The stark reality of the Cold War was brought home for us on our visit to OP Alpha, a critical buffer between east and west for over forty years. This remote outpost was strategically located in what is referred to as the Fulda Gap. It was here, along the border that divided East and West Germany, that was deemed the most probable axis of Soviet attack. The Gap refers to a corridor of lowlands which is suitable for operations by large-scaled armored forces. This would give the Eastern block ready access to Germany's heartland and Frankfurt, the financial center of Europe. From the vantage point of the lookout tower, we could see across to similarly positioned East German lookout. This site is now a museum due to the efforts of citizens and supportive historical groups. The museum recounts and memorializes this important period in world history. I have included one commanding officers journal entries as a reminder of the events and precipitous relations between east and west.
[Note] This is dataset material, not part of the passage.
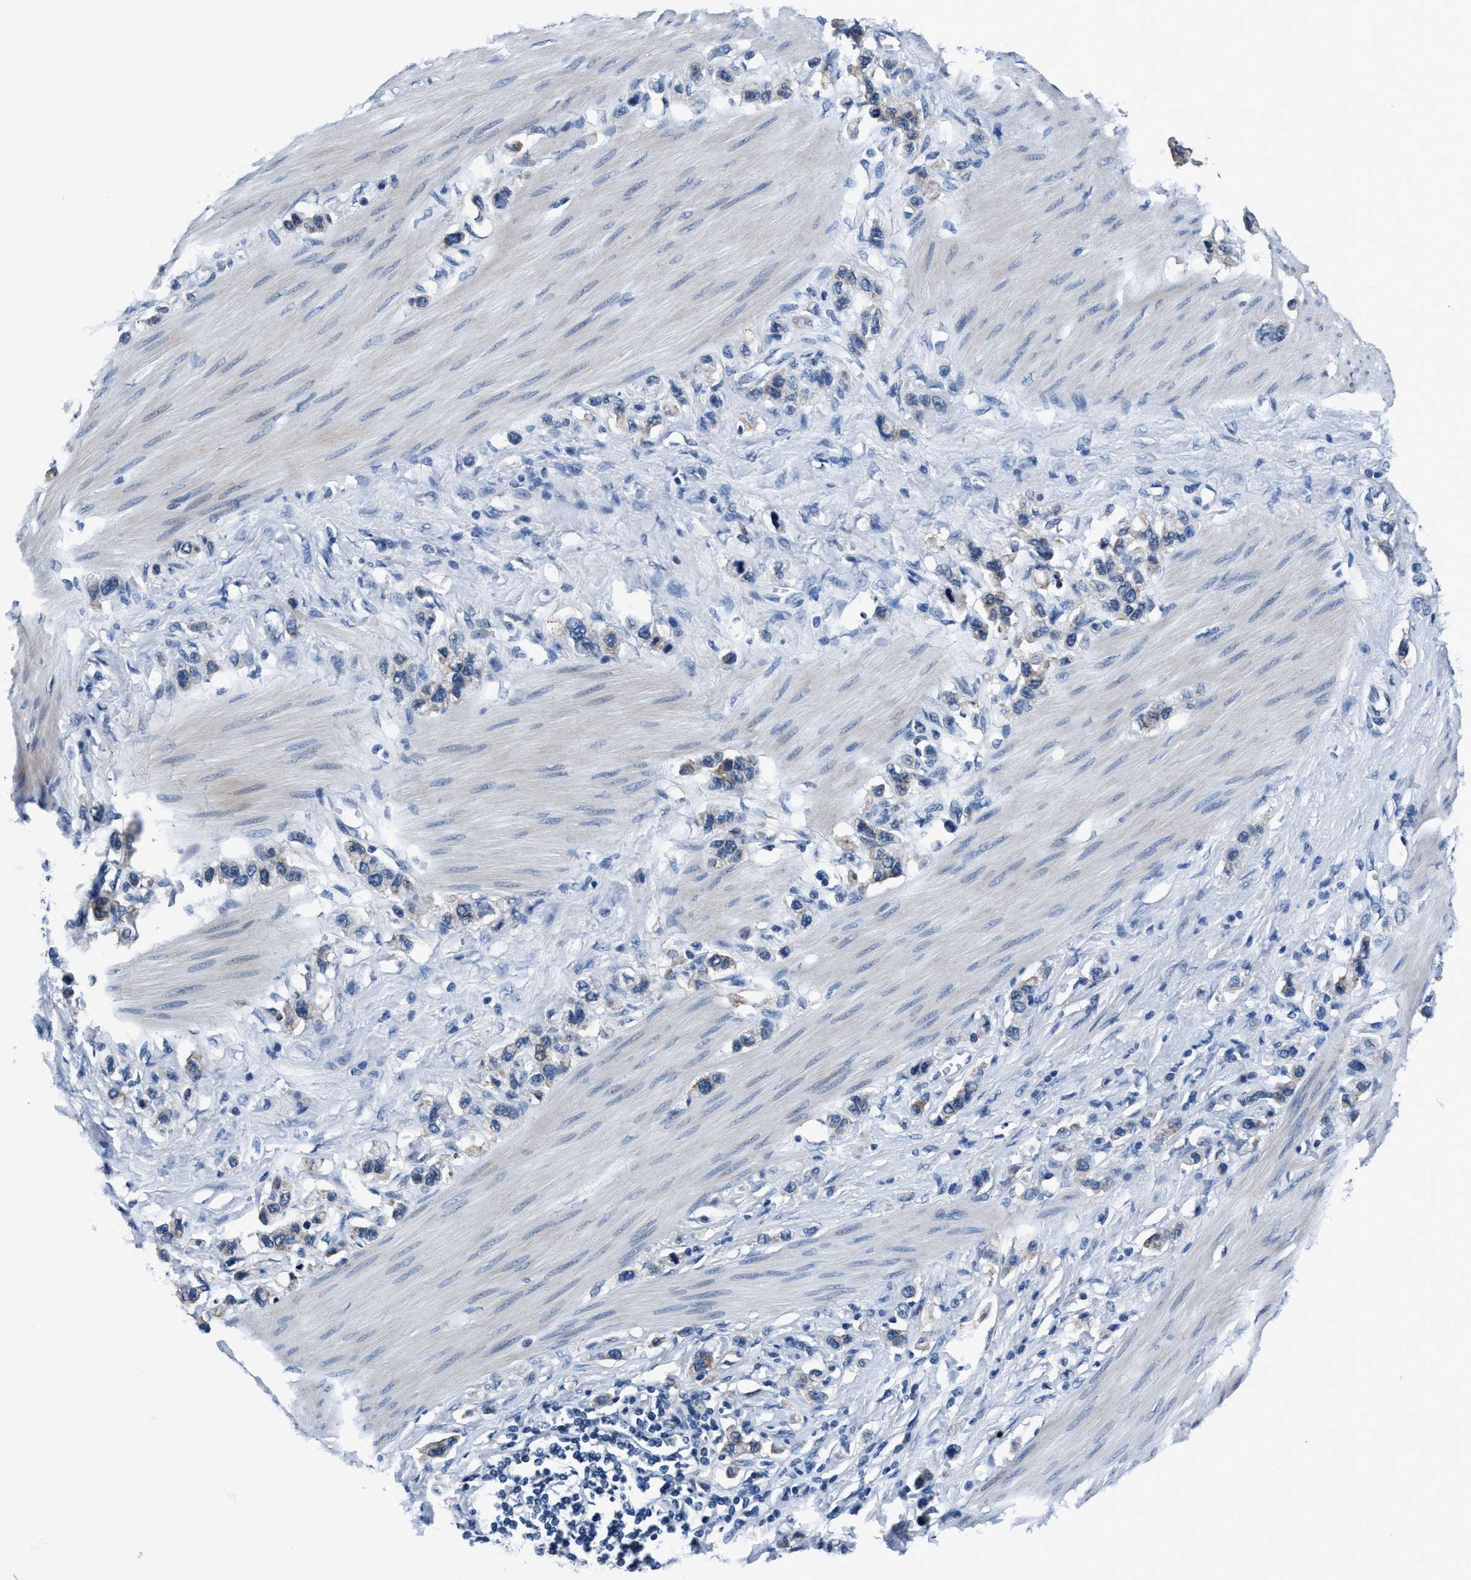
{"staining": {"intensity": "weak", "quantity": "<25%", "location": "cytoplasmic/membranous"}, "tissue": "stomach cancer", "cell_type": "Tumor cells", "image_type": "cancer", "snomed": [{"axis": "morphology", "description": "Adenocarcinoma, NOS"}, {"axis": "topography", "description": "Stomach"}], "caption": "Immunohistochemical staining of human stomach cancer (adenocarcinoma) shows no significant staining in tumor cells. (Immunohistochemistry (ihc), brightfield microscopy, high magnification).", "gene": "TMEM94", "patient": {"sex": "female", "age": 65}}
Across the former line is another museum depicting the Cold War period from the Soviet perspective.
We visited Fulda which offered more than just a military base of Allied operations. Rich in history, founded in 742 under the benevolent tutilage of Boniface who later became the patron saint of Germany. He was largely responsible for Christianizing north and east of the old Roman Empire borders. The legend of the felling of Thor's Oak marks transition from paganism to Christianity. The city has acquired status as a "Baroque City". The statue on the right being a good example of Baroque sculpture. Throughout most of the eighteenth century the city corps went through extensive renovations including the cathedral which was entirely redone in baroque style on the interior. It is odd to see a Romanesque church on the outside and the interior representative of 600 years later. The work is never the less magnificent and gives a good picture of that flamboyant period.
We stopped for lunch at a self-serve bakery and while preparing to eat, I turned around and there at the door was an elephant, his trunk obviously enjoying the aroma coming from the facility.
I could have reached over and touched it. He stayed there for
10 or 15 seconds and slowly continued on along the car free
section of the city core. He was not tied in any way. Someone
was taking him on a leisurely walk to go shopping. Quite odd!
We decided to take in one more museum of the local palace. Here, like many other places, the the clergy held dual role as both ecclesiastical and political authority so they live in palatial residences and enjoyed all the privileges attached to nobility until Napoleon came along and stopped the practice. Although it is a feast for the eyes to see the pomp and splendor of these residences, it still leaves a bitter reminder of the disparity that existed between the ruling classes and the local peasantry.
On the streets, one of the first signs of the summer season is the town squares crowded with people with various forms of entertainment heralding the crowds of tourists and shoppers alike. This will be a welcome addition to the regular sights and sounds of Germany.